### Task prompt:
A word-for-word transcription of the records is required.

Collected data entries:

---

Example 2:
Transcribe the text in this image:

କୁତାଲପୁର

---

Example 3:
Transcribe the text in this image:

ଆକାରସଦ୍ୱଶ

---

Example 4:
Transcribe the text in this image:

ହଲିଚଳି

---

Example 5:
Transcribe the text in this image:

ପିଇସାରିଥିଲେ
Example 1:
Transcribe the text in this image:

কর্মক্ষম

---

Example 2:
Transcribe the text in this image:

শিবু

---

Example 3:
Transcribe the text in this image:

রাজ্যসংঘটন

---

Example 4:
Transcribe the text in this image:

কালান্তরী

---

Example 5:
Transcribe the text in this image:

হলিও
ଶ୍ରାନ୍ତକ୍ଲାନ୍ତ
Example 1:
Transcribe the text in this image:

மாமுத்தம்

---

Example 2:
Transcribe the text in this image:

### Response area:
---

Example 2:
Transcribe the text in this image:

କୁତାଲପୁର

---

Example 3:
Transcribe the text in this image:

ଆକାରସଦ୍ୱଶ

---

Example 4:
Transcribe the text in this image:

ହଲିଚଳି

---

Example 5:
Transcribe the text in this image:

ପିଇସାରିଥିଲେ
Example 1:
Transcribe the text in this image:

কর্মক্ষম

---

Example 2:
Transcribe the text in this image:

শিবু

---

Example 3:
Transcribe the text in this image:

রাজ্যসংঘটন

---

Example 4:
Transcribe the text in this image:

কালান্তরী

---

Example 5:
Transcribe the text in this image:

হলিও
ଶ୍ରାନ୍ତକ୍ଲାନ୍ତ
Example 1:
Transcribe the text in this image:

மாமுத்தம்

---

Example 2:
Transcribe the text in this image:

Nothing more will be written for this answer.